Replication design

This is a development note. User-facing behavior lives in replication. This page records the internal invariants and why they were chosen.

Follower progress is local-append progress

An owner read is only a proposal from the follower’s point of view. A follower advances its durable replication cursor only after its own local append path accepts the owner’s batch, never from the owner-returned offsets alone.

This keeps the durability contract honest: a replica-durable confirm waits on what followers have accepted durably, not on what the owner attempted to send. It also keeps gaps, overlaps, stale epochs, and future prefix-validation failures meaningful, because a follower cannot report itself caught up without actually holding the corresponding local durable records.

Replicated events cannot outrun replicated messages

Queue state is derived from events, but a ready/delivered/settled event is meaningless unless the payload it references is present and accepted in the message log. Replication therefore applies strictly in order:

append replicated messages,
append replicated events only if the message append was accepted,
mutate in-memory queue state only if the event append was accepted.

This prevents a follower from holding in-memory state that claims “offset N is ready” while payload N is missing, stale, or from a different owner history. A rejected message batch skips the paired event batch for that pull, and the follower repairs or retries through a safe path. This invariant is enforced at recovery and at promotion, not on the live apply path: catch-up legitimately runs with events transiently ahead of their messages, so a live hard-fail would be wrong.

Overlap is a checkpoint repair

Keratin’s replicated append rejects partial overlap by default, which is correct: “I already have offsets 0..10” does not prove those bytes are identical to a new owner’s 0..10, and accepting a suffix over an unproven prefix would silently bless divergence.

So the broker’s checkpoint-aware catch-up treats overlap or a gap as a repair signal: install the owner’s queue-state checkpoint, reset local follower logs to the checkpoint continuation, then resume pulling. AlreadyPresent stays a pure idempotence outcome that advances only over the owner-returned range.

A future improvement is prefix hash/CRC validation in Keratin: once an existing prefix is proven byte-identical, a suffix append can be safe without a checkpoint reset.

Replica-durable visibility: consumers see only committed data

Durability (when a publish confirms) and visibility (when a consumer may receive a message) must agree. A replica-durable queue gates delivery on the committed-replicated watermark, the Kafka high-watermark model: a delivery lease is only allowed for offsets below the highest offset durable on the required number of replicas.

The watermark is the (nodes - 1)-th largest follower durable message_next (the owner is always durable locally), maintained from the same follower progress reports that drive the publish-confirm gate, so durability and visibility stay consistent by construction.

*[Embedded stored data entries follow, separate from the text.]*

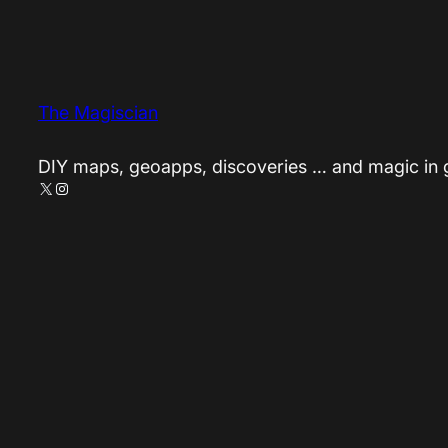
The Magiscian
DIY maps, geoapps, discoveries … and magic in
X
Instagram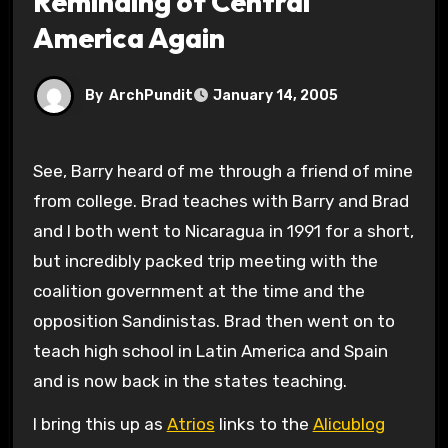
Reminding of Central
America Again
By
ArchPundit
January 14, 2005
See, Barry heard of me through a friend of mine
from college. Brad teaches with Barry and Brad
and I both went to Nicaragua in 1991 for a short,
but incredibly packed trip meeting with the
coalition government at the time and the
opposition Sandinistas. Brad then went on to
teach high school in Latin America and Spain
and is now back in the states teaching.
I bring this up as
Atrios
links to the
Alicublog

It is exposed to the delivery loop as one per-queue atomic ceiling, so the hot path stays lock-free.

Local-durable queues are never gated: with the owner alone defining durability there is no committed watermark to wait on, so single-node delivery is unchanged. The consequence on a replica-durable queue is that delivery latency is bounded below by commit latency. That is correct: consumers trade a few milliseconds for never acting on data that could vanish on failover.

Streaming catch-up is credit-based

Strict request-then-response per batch left the follower idle on the wire while applying and idle applying while fetching. Once batch sizes made fsync cheap, that serialization (an owner-read round trip plus an apply, repeated per tick) became the dominant cluster latency.

The streaming model is a continuous stream with credit-based flow control. The follower opens a stream and grants the owner a byte budget. The owner pushes offset-ordered batches down one connection and pauses when credit runs low. The follower reads into a bounded in-order buffer and applies concurrently, so the next batch arrives while the current one is applied. TCP already gives in-order, reliable single-connection delivery, so ordering needs no per-batch round trips. Credit refills at a low watermark (not at zero) so the pipe never drains. The applier still runs sequentially through the unchanged durable apply path, so the failover-safety ordering is untouched: only fetching is overlapped.